Обновил до последней версии, файла в паке нет.....:(

----------


## alexandr_ll

> Обновил до последней версии, файла в паке нет.....


Посмотрите в скачанном обновлении есть папка ExtForms, в ней файл USN_ACC8.xml, скопируйте его в папку ExtForms своей базы

----------

gvosha (16.03.2015)

----------


## gvosha

Спасибо,файлы нашел в обновлении.....

----------


## Tanjusha

А где взять файл Обработка выгрузки данных? Его нет в обновлении.

----------


## alexandr_ll

> А где взять файл Обработка выгрузки данных? Его нет в обновлении.
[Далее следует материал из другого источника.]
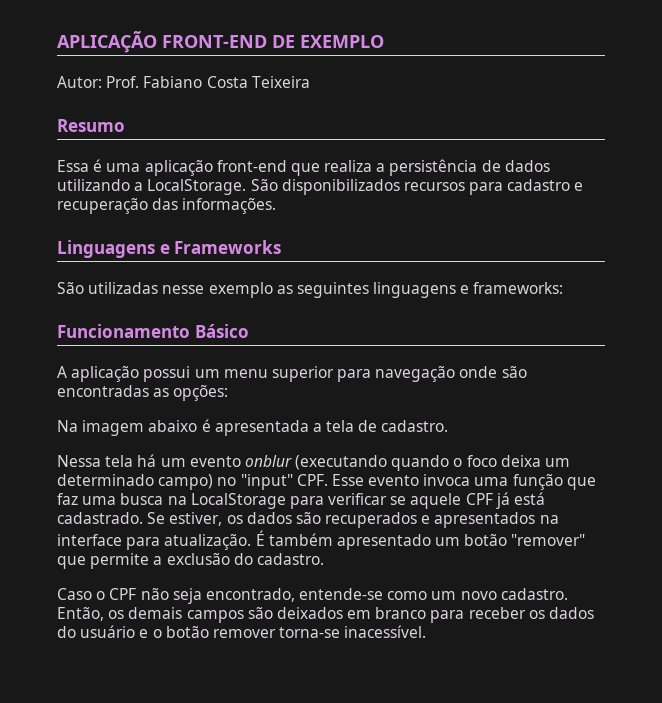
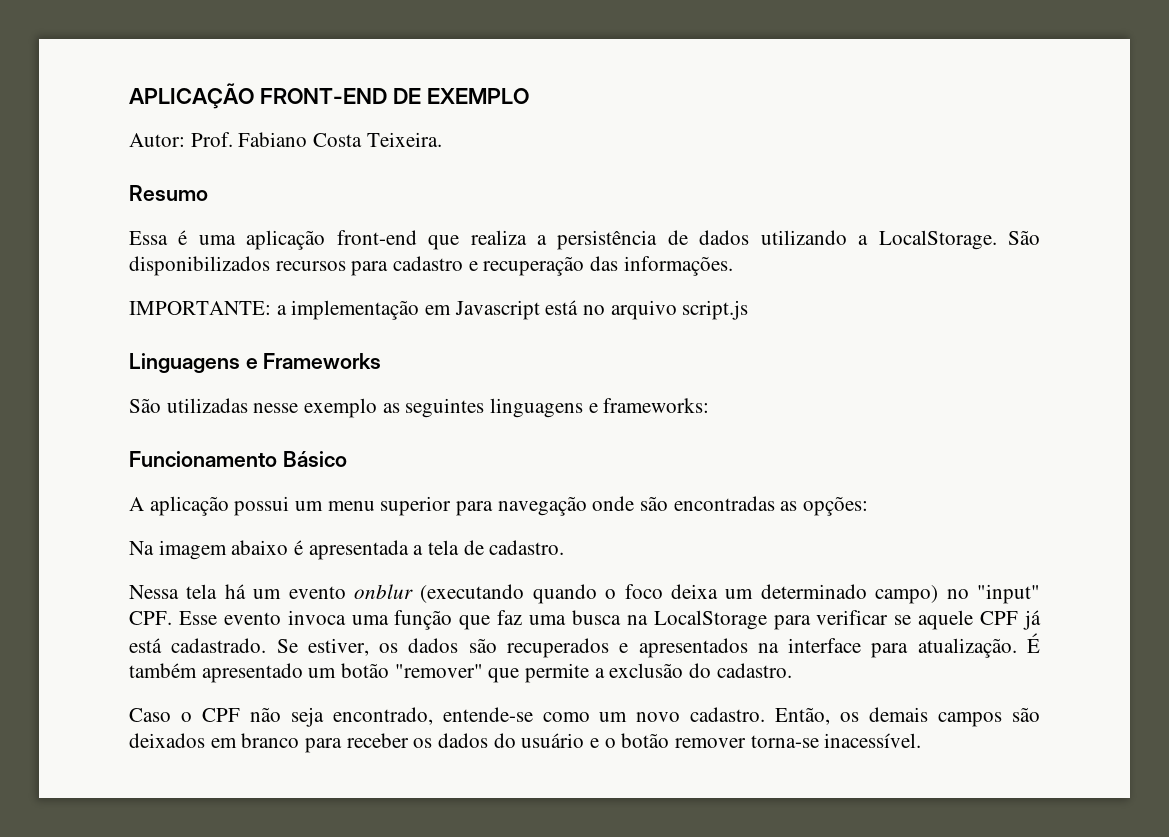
[251,76,310,88] Teixeira -> [366,132,442,147] Teixeira.
(277, 206) none -> [129,300,749,320] // IMPORTANTE: a implementação em Javascript está no arquivo script.js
Для чего нужна эта обработка? При переносе данных из 7.7 в 8-ку штатными средствами она не используется.
В последних релизах она включена в конфигурацию Обработки-ВыгрузкаДанных
Либо есть на диске ИТС , либо скачайте здесь
https://cloud.mail.ru/public/96f7c35d4612/V77Exp.ert

----------

Tanjusha (04.04.2015)

----------


## Tanjusha

Большое спасибо!

----------


## Andsam

Заходите в 1с8 . "Загрузка из 1С%Предприятия 7,7 внизу кнопка "Сохранить правила переноса" нажимаете-два файла АСС_АСС8.ert и ACC_ACC8.xml - Сохраняете в папку 1,7 ExtForms и ваши трудности позади

----------

pwn (04.07.2020), sirius-saimak (09.01.2020), WMiller (12.03.2021), yhor (26.10.2022)

----------